Spritzen im Biogemüsebau?

So schön es sein mag, dass die Pflanzen in warmen Wintern besser wachsen, so wäre es aus einem anderen Grund schön, wenn es diesen Winter mal wieder eine 2-wöchige Frostperiode gäbe. Die letzten Winter sind leider alle ohne eine große Kälteperiode vorüber gegangen. Das macht sich im Schädlingsdruck im Bioanbau stark bemerkbar. Hier merke ich es an der dichten Raupenpopulation. Besonders betroffen sind derzeit Mangold, Feldsalat und Pak Choi. Heute habe ich daher einen ersten Versuch unternommen, die Raupenausbreitung mittels des Bacillus thuringiensis einzudämmen. Die „Gifte“ (Bt-Toxine), die dieses Bakterium produziert, kann man als Pulver kaufen (Xentari) und mit Wasser vermengt auf die Kulturen spritzen. Bei den Schmetterlingsraupen (Nachtfalter wie Salateule), die diese Blätter fressen, greifen sie die Darmwand an und führen zum sofortigen Fraßstopp. Die Präparate wirken ausschließlich gegen Schmetterlingsraupen und sind für andere Lebewesen (Pflanzen, Wirbeltiere…) keine Gefahr. Bacillus thuringiensis kommt auch ganz natürlich im Boden vor und lebt in Symbiose mit Pflanzenwurzeln, um diese vor Fressfeinden zu schützen. Im Austausch bekommt es Nährstoffe von der Pflanze.

Wenn ihr mich also mit einer roten Rückenspritze ’rumlaufen seht, müsst ihr nicht gleich an das Schlimmste denken, sondern wisst, dass auch Biogärtner Spritzmittel einsetzen, um die Gemüsepflanzen vor Schädlingen zu schützen. Nur sind diese rein biologischer Natur. Sie kommen also in der Natur sowieso vor, sind abbaubar und reichern sich nicht in der Nahrungskette an.

Im Gen-Mais von Monsanto/Bayer MON810 – der in Deutschland zugelassen ist – ist die Maiszelle so verändert worden, dass sie eine andere, aktivierte Form des Bt-Toxins während des Wachstums produziert, sodass jedes Blatt und auch die Pollen erhebliche Mengen an Bt-Toxinen enthalten. Dieser Mais wird daher nicht von Maiszünslern befallen (unser Zuckermais hingegen schon). Aufgrund der enormen Konzentration, der aktivierten Form des Bt-Toxins und der Verbreitung in der gesamten Maispflanze inklusive der Pollen sind jedoch auch weitere Schmetterlingsarten und vielleicht sogar Bienen betroffen (https://www.gen-ethisches-netzwerk.de/bt-mais-wirkt-auch-am-ziel-vorbei).

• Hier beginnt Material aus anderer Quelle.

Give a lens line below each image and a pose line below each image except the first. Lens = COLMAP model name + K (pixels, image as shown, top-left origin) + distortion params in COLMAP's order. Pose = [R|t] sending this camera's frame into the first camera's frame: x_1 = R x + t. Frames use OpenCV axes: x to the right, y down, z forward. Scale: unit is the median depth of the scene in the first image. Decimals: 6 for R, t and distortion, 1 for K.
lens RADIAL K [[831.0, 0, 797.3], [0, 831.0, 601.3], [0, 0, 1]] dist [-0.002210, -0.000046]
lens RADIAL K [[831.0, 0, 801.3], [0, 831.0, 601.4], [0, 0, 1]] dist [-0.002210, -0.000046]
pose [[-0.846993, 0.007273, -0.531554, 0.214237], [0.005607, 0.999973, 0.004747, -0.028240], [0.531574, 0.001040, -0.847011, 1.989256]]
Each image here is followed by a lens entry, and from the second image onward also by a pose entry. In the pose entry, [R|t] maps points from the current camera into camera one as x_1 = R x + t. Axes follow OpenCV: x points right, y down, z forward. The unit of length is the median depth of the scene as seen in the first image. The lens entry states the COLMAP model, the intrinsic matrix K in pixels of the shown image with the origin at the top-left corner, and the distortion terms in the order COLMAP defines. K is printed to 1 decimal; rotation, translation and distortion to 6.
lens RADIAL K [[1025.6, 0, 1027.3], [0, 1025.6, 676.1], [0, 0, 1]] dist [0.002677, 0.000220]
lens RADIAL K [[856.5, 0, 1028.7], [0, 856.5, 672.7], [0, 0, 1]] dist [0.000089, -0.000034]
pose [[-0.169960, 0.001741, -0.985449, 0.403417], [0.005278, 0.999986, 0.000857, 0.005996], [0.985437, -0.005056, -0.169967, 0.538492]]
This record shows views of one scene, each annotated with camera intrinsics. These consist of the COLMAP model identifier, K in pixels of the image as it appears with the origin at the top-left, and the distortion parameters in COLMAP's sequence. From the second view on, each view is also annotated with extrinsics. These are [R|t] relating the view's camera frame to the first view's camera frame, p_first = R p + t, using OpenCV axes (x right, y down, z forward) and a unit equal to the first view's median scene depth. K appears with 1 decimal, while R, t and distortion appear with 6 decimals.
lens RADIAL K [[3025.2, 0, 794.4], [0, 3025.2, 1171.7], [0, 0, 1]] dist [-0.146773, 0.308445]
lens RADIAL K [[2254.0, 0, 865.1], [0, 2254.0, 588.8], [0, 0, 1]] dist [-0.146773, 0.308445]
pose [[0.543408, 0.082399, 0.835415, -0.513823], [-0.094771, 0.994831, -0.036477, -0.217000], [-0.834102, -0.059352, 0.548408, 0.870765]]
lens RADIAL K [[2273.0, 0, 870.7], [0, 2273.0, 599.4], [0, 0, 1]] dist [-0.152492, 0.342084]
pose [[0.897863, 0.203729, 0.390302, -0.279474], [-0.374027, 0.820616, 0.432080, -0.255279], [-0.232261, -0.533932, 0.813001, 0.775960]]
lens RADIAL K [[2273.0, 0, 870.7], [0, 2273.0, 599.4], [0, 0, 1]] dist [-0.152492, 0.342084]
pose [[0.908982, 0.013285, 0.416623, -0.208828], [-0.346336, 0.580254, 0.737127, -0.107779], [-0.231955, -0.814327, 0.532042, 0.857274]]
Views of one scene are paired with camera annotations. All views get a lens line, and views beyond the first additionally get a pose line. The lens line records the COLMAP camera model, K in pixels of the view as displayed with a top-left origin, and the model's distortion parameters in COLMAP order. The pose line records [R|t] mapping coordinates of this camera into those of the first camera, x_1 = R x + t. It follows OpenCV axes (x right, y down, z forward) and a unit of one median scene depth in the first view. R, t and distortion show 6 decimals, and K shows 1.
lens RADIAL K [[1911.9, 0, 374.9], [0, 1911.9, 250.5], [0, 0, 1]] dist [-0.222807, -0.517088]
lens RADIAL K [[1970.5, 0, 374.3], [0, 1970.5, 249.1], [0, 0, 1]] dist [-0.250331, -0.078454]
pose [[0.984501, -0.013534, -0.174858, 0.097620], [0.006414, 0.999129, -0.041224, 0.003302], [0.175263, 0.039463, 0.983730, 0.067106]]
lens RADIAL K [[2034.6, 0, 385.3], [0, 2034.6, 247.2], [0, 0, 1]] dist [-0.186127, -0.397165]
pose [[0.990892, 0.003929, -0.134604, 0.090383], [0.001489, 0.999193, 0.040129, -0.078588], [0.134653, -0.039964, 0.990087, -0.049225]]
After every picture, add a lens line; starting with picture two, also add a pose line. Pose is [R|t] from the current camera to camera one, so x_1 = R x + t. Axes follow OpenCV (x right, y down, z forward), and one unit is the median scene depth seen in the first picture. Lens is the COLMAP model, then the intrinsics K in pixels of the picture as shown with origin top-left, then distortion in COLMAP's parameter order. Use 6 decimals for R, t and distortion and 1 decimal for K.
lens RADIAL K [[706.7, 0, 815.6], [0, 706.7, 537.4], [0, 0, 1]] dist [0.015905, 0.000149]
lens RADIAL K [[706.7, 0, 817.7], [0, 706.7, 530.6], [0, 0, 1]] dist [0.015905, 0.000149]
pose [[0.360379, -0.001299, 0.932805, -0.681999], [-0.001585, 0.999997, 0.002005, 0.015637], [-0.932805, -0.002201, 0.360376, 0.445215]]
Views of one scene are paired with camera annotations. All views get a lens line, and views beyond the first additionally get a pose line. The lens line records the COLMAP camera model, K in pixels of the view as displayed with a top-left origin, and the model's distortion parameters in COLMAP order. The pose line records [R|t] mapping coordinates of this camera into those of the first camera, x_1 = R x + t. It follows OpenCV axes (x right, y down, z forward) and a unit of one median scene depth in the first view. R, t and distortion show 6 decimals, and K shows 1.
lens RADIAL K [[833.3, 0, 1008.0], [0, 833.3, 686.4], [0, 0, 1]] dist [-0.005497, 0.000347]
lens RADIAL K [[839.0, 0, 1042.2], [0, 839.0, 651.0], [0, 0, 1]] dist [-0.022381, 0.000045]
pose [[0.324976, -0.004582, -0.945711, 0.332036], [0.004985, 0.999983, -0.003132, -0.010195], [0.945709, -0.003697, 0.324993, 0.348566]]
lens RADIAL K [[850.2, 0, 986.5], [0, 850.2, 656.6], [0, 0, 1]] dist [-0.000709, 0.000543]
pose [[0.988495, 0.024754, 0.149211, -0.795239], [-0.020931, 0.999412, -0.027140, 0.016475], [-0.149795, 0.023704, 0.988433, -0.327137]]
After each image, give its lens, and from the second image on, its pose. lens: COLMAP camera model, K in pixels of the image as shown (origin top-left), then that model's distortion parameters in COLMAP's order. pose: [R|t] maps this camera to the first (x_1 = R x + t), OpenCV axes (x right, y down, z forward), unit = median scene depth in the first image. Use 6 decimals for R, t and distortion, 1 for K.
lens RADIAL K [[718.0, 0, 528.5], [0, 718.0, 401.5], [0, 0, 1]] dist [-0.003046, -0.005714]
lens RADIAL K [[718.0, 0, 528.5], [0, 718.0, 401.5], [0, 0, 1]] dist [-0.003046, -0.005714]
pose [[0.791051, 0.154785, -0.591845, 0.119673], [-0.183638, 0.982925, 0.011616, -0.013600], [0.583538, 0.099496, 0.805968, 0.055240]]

Programmierer*in unter euch?

Mal eine ganz andere Frage: Hat jemand von euch oder euren Kindern Lust, eine Kühlungslüftung zu programmieren? Gibt es eine*n Programmierer*in unter euch, die/der sowas kann? Vereinfacht gesagt geht es darum, dass ein Raum mit Außenluft des Nachts gekühlt werden soll. Dafür wird die Innen- und Außenluft gemessen. Ist die Außenluft tiefer, sollen die Klappen automatisch geöffnet und der Ventilator gestartet werden. Ich habe davon keine Ahnung, aber ich kenne eine Solawi, wo ein Mitglied eine solche Lüftung programmiert hat. Diesen Kontakt kann ich vermitteln.